Britain’s banking, finance, and asset management sectors are major contributors to climate change, according to a new report from Greenpeace and the WWF.
CO2 emissions from the UK finance sector’s global investments are nearly double the total for the whole of the UK.
The report says that were the City a country, it would be the ninth-largest CO2 emitter in the world, at 805 million tonnes – more than Germany (776 million tonnes).
The figures come from climate solutions specialist South Pole and are based on a sample of 15 banks’ and 10 asset managers’ lending activities.
The report’s authors are calling on the government to introduce new regulations to force the City into line with Paris Agreement targets.
The news comes as cryptocurrencies such as Bitcoin have been criticised for the environmental impact of proof-of-work blockchains, with mining for Bitcoin alone using more electricity than Malaysia or Sweden.
Sixty-five percent of Bitcoin is mined in China, which generates 58 percent of its electricity from fossil fuels, though proponents of the currency say that many mining pools use electricity from renewable sources, or energy that would otherwise be wasted.
However, the comparison between traditional finance and the emerging digital ecosystem is inexact: the CO2 emissions cited in the UK report are not rooted in the energy consumption of the City itself, but in the carbon emissions that it is financing worldwide, including those of the oil industry.
Executive director of Greenpeace UK, John Sauven, described the financial sector as “the UK’s dirty little secret”.
He added, “How can we say we’re ‘leading the world on climate action’ while allowing financial institutions to plough billions into fossil fuel production every year? The claim is almost laughable.”

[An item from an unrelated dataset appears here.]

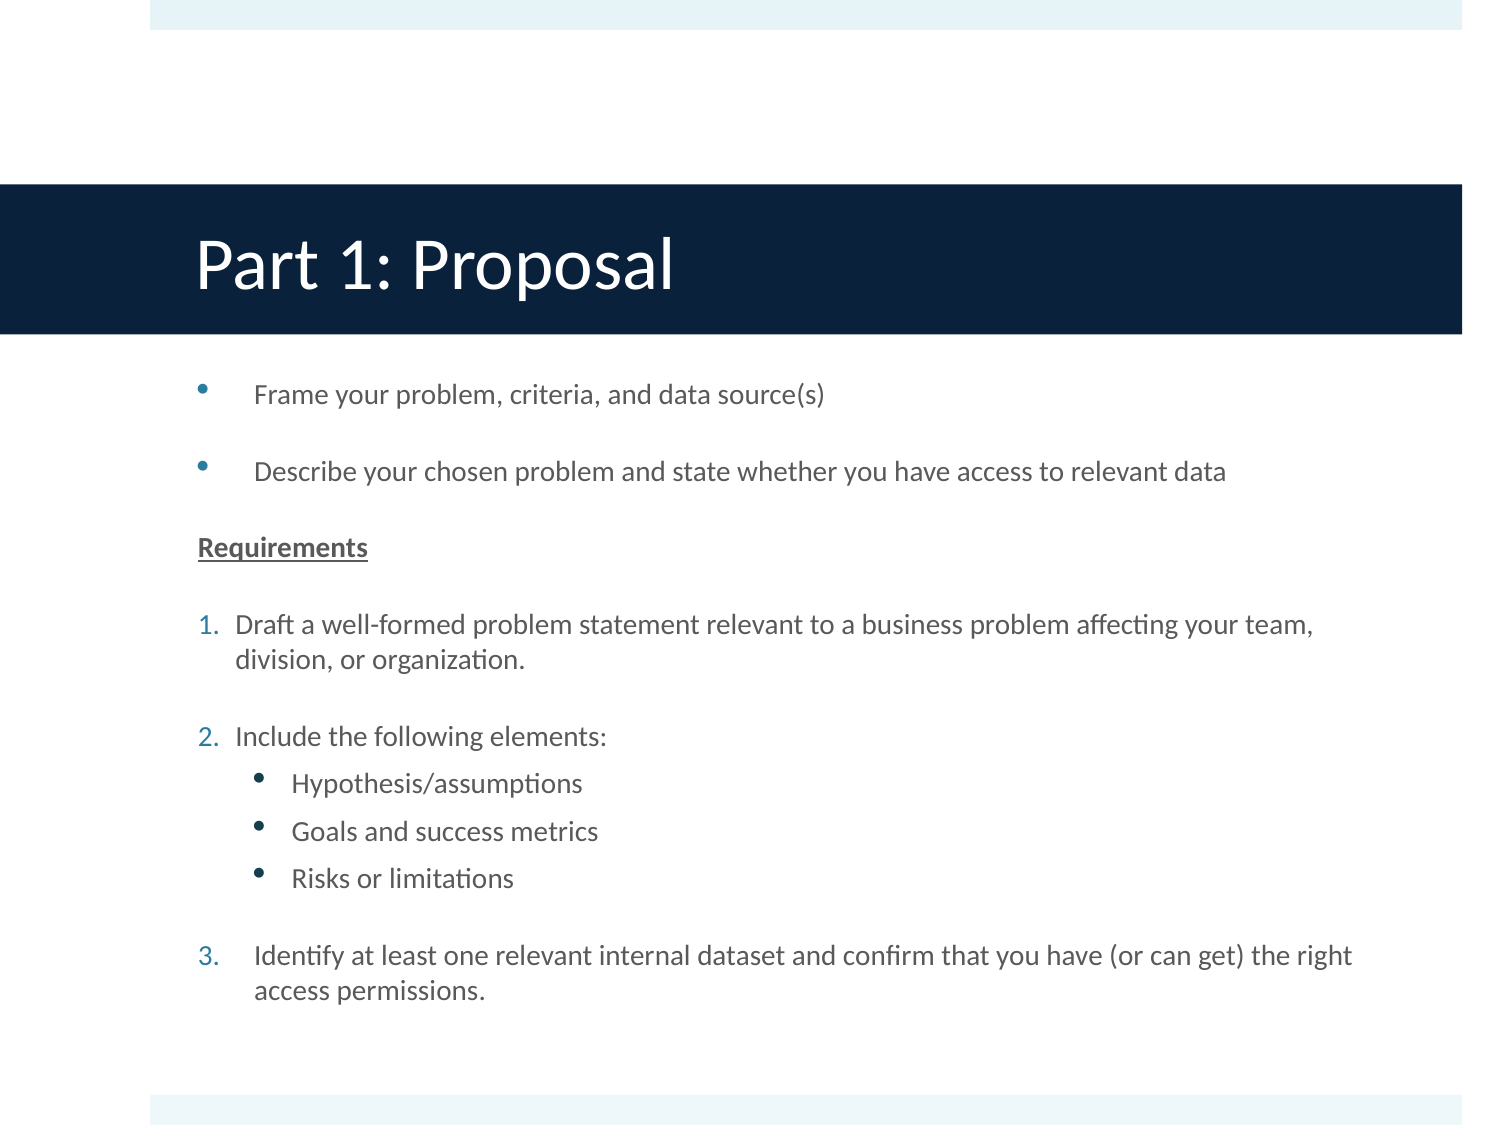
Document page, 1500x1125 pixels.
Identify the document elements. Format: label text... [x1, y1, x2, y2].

list Frame your problem, criteria, and data source(s) Describe your chosen problem and state whether you have access to relevant data Requirements Draft a well-formed problem statement relevant to a business problem affecting your team, division, or organization. Include the following elements: Hypothesis/assumptions Goals and success metrics Risks or limitations Identify at least one relevant internal dataset and confirm that you have (or can get) the right access permissions. [182, 367, 1432, 971]
title Part 1: Proposal [0, 184, 1463, 335]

A spokesperson for UK Finance responded that the City is taking a “leading role in the shift to Net Zero finance”. In April, the UK’s six biggest lenders committed to Net Zero emissions from their portfolios by 2050 at the latest.
According to a 2014 report for the European Parliament, five of those companies – HSBC, Barclays, Santander, The Royal Bank of Scotland, and Lloyds – at that time had more than £66 billion invested in oil, gas, and coal extraction within the UK alone.
Moves are afoot in the UK to tackle the problem. In February, the government announced that Leeds and London would become home to a new UK centre for global green finance and investment.
The UK Centre for Greening Finance and Investment (CGFI) went live in April.
As previously reported on Transform Finance, the new global initiative is designed to “encourage financial services to turn the tide of their investments and focus on sectors and companies that have a smaller environmental footprint.”
Through it, banks, other lenders, and insurers will be urged to invest in clean innovations and green technologies, including sustainable agriculture and energy from renewable resources.
At the 15 February announcement, the Bank of England’s executive sponsor for work on climate change, Sarah Breeden, said, “Integrating climate and environmental data and analytics into decision-making will allow financial institutions to identify, measure, and manage the financial risks and opportunities from climate change, and so support the Bank’s objective to ensure the financial system is resilient to these risks and supportive of the transition to Net Zero.”